---- Trecho

"Hoje,
no entanto, com a economia global pós-2008 sendo mantida viva com o auxílio de
aparelhos, com o aumento de regimes autocráticos corruptos e de Estados-cartel
e com uma crise climática que assoma imponderável sobre nós, os cálculos de
longo prazo dos interesses poderosos deu lugar a formas mais imediatas de
enriquecimento. Eis o capitalismo-cassino à meia-noite, momento em que os
vencedores do dia começam a resgatar suas fichas. Como a economia global já não
oferece nenhuma perspectiva de longo prazo, uma última farra alucinada de
pilhagens está em curso ao redor do planeta. Fraturamento hidráulico, mineração
de remoção do topo de montanhas, corte raso de florestas tropicais para a
agricultura voltada à produção de biodiesel, prospecção de petróleo em águas profundas,
espoliação da vida selvagem, tudo avança junto com a devastação e o saque dos
recursos sociais e com a expropriação dos fragmentos restantes de bens comuns,
sejam eles a água potável, a vida natural ou os parques urbanos. É como uma
nova versão do programa de televisão dos anos 1960 Supermarket Sweep [Varredura de Supermercado], em que os
participantes recebiam um carrinho de compras e um certo limite de tempo para
agarrar freneticamente tudo de valor que houvesse dentro da loja." (Crary, págs.

--------

_O que se pede_.
#1 No trecho sobre o capitalismo-cassino, o que os participantes do programa Supermarket Sweep recebiam?
#2 Prossiga com o trecho sobre o capitalismo-cassino, começando logo depois da última frase apresentada.

---- Conjunto de registros

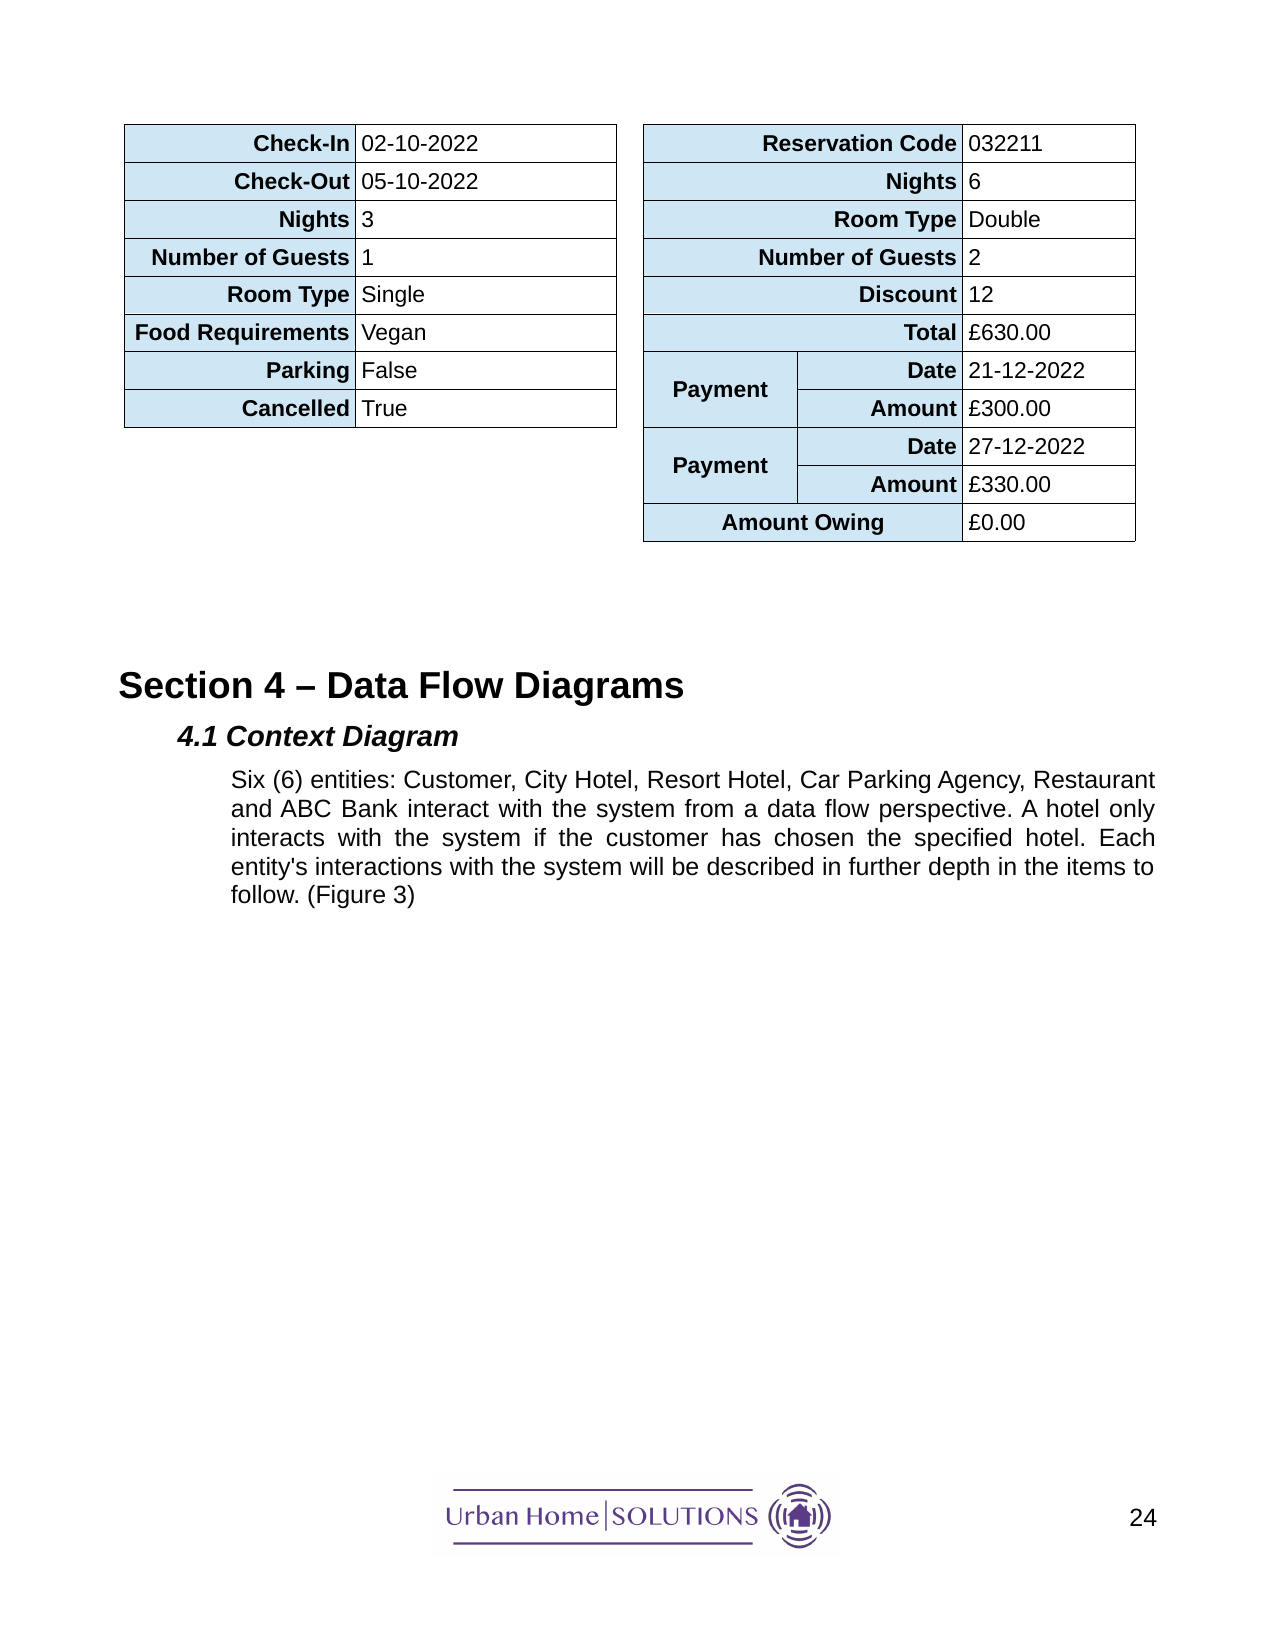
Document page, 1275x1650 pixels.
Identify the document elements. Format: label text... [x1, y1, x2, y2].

table_cell Payment [644, 428, 797, 503]
table_cell Room Type [125, 277, 355, 313]
picture [432, 1474, 844, 1557]
table_cell £630.00 [963, 315, 1135, 351]
table_cell Date [798, 352, 962, 389]
table_cell Single [356, 277, 616, 313]
table_cell Nights [644, 163, 962, 200]
table_cell Vegan [356, 315, 616, 351]
table_cell Number of Guests [125, 239, 355, 276]
table_cell Double [963, 201, 1135, 238]
table_cell 2 [963, 239, 1135, 276]
table_cell 05-10-2022 [356, 163, 616, 200]
table_cell Total [644, 315, 962, 351]
subtitle 4.1 Context Diagram [177, 719, 1157, 753]
table_cell Amount [798, 390, 962, 427]
table_cell 27-12-2022 [963, 428, 1135, 465]
table_cell Cancelled [125, 390, 355, 427]
table_cell 1 [356, 239, 616, 276]
table_cell £330.00 [963, 466, 1135, 503]
table_cell Food Requirements [125, 315, 355, 351]
table_cell Check-In [125, 125, 355, 162]
table_cell £0.00 [963, 504, 1135, 541]
table_cell Reservation Code [644, 125, 962, 162]
table_cell Amount Owing [644, 504, 962, 541]
table_cell 21-12-2022 [963, 352, 1135, 389]
table_cell Check-Out [125, 163, 355, 200]
table_cell 032211 [963, 125, 1135, 162]
table_cell 6 [963, 163, 1135, 200]
table_cell Number of Guests [644, 239, 962, 276]
table_cell Nights [125, 201, 355, 238]
subtitle Section 4 – Data Flow Diagrams [118, 664, 1157, 707]
table_cell 02-10-2022 [356, 125, 616, 162]
table_cell Discount [644, 277, 962, 313]
table_cell [118, 118, 637, 639]
table_cell Date [798, 428, 962, 465]
table_cell Room Type [644, 201, 962, 238]
table_cell True [356, 390, 616, 427]
table_cell 3 [356, 201, 616, 238]
table_cell [638, 118, 1157, 639]
table_cell False [356, 352, 616, 389]
list Six (6) entities: Customer, City Hotel, Resort Hotel, Car Parking Agency, Restaurant and ABC Bank interact with the system from a data flow perspective. A hotel only interacts with the system if the customer has chosen the specified hotel. Each entity's interactions with the system will be described in further depth in the items to follow. (Figure 3) [193, 765, 1157, 909]
table_cell £300.00 [963, 390, 1135, 427]
table_cell Amount [798, 466, 962, 503]
table_cell 12 [963, 277, 1135, 313]
table_cell Payment [644, 352, 797, 427]
table_cell Parking [125, 352, 355, 389]
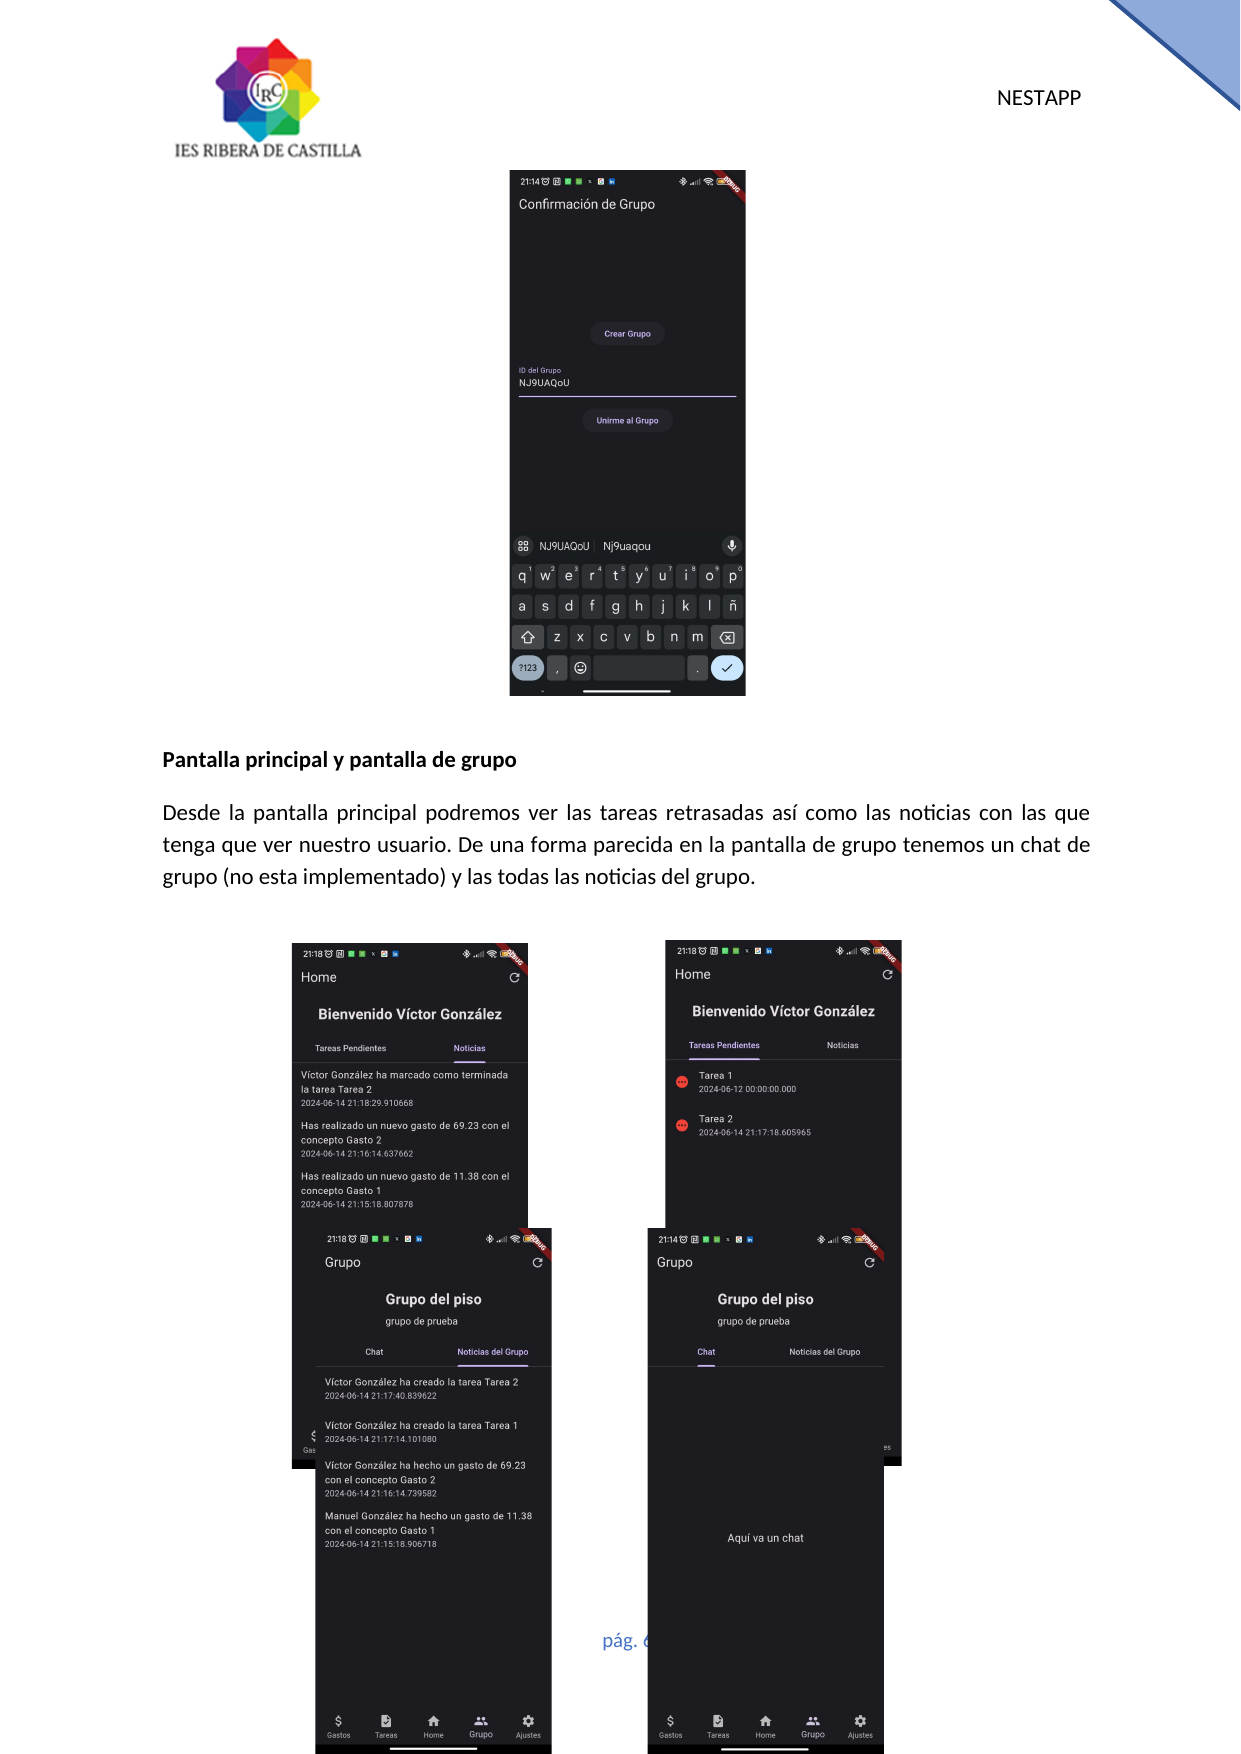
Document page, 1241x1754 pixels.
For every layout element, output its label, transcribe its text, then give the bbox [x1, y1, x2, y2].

text Pantalla principal y pantalla de grupo [162, 745, 1093, 773]
picture [647, 940, 902, 1754]
picture [509, 170, 746, 696]
text Desde la pantalla principal podremos ver las tareas retrasadas así como las noticias con las que tenga que ver nuestro usuario. De una forma parecida en la pantalla de grupo tenemos un chat de grupo (no esta implementado) y las todas las noticias del grupo. [162, 798, 1093, 890]
picture [173, 29, 366, 164]
picture [291, 943, 552, 1754]
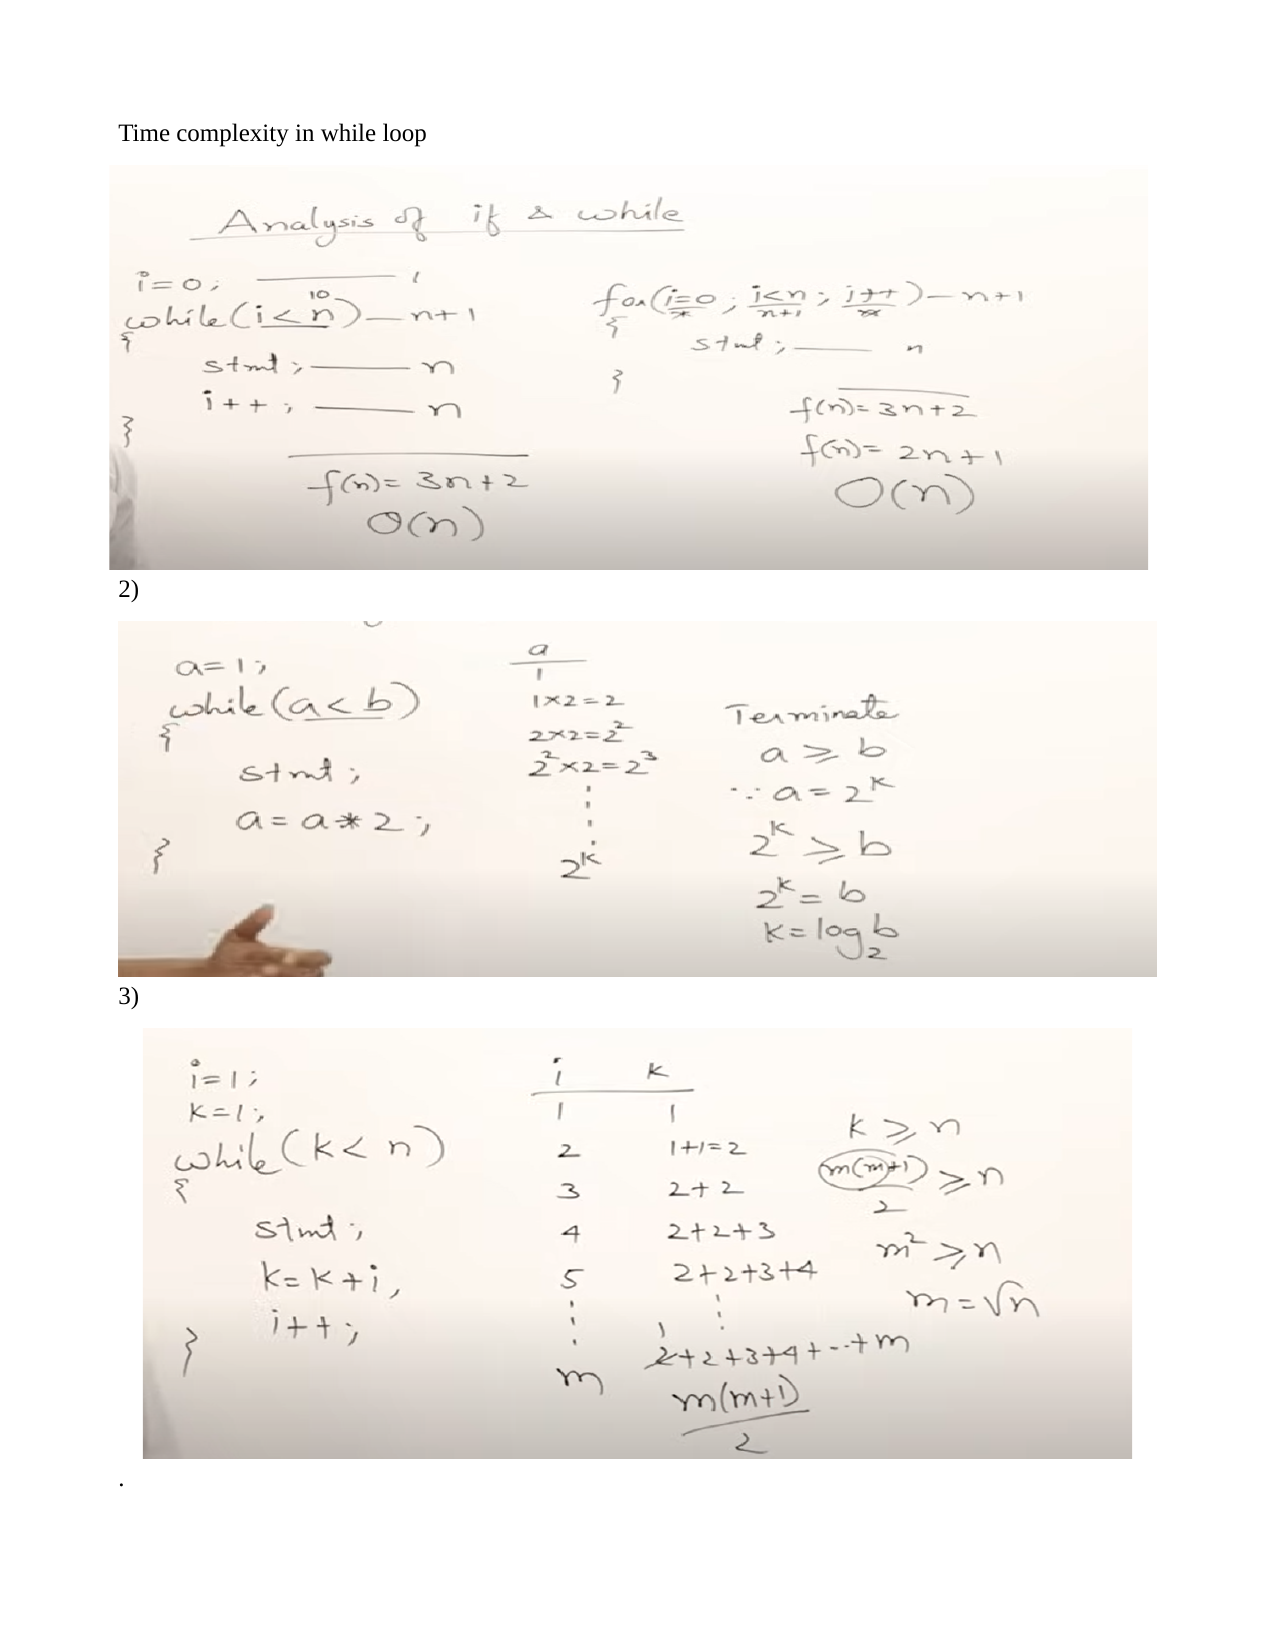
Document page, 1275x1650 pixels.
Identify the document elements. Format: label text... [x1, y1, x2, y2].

--------

_Respostas às tarefas_.
#1 Um carrinho de compras e um certo limite de tempo para agarrar tudo de valor que houvesse dentro da loja.

#2
36 e 37).
"A
civilização industrial moderna está prestes a incendiar o mundo. A erradicação
de formações sociais e comunidades está entrelaçada com a extinção do sistema
terrestre vivo de que os bens comuns humanos dependem. Vivemos agora o
capitalismo em sua fase terminal de terra arrasada. Em um contexto militar, essa
expressão significa a destruição de recursos essenciais à vida, de modo que a
população derrotada ou um exército inimigo em marcha sejam privados de seu uso.
Em um sentido mais amplo, a terra arrasada significa a redução de uma região
próspera a um estado de esterilidade e a perda de sua capacidade de regeneração.
Trata-se de uma terra depauperada e privada de água, com seus rios e aquíferos
envenenados, seu ar poluído e seus solos afligidos por secas e pela agricultura
química. O capitalismo de terra arrasada destrói tudo aquilo que permite que
grupos e comunidades busquem modos de subsistência autossuficiente, de
autogoverno ou de apoio mútuo. Isso acontece com extrema violência no Sul
global, onde a extração, o desmatamento e o despejo de substâncias tóxicas criam
lixões inabitáveis e cidades em que os pobres, desesperados, se tornam exilados
internos." (Crary, págs. 45 – 46).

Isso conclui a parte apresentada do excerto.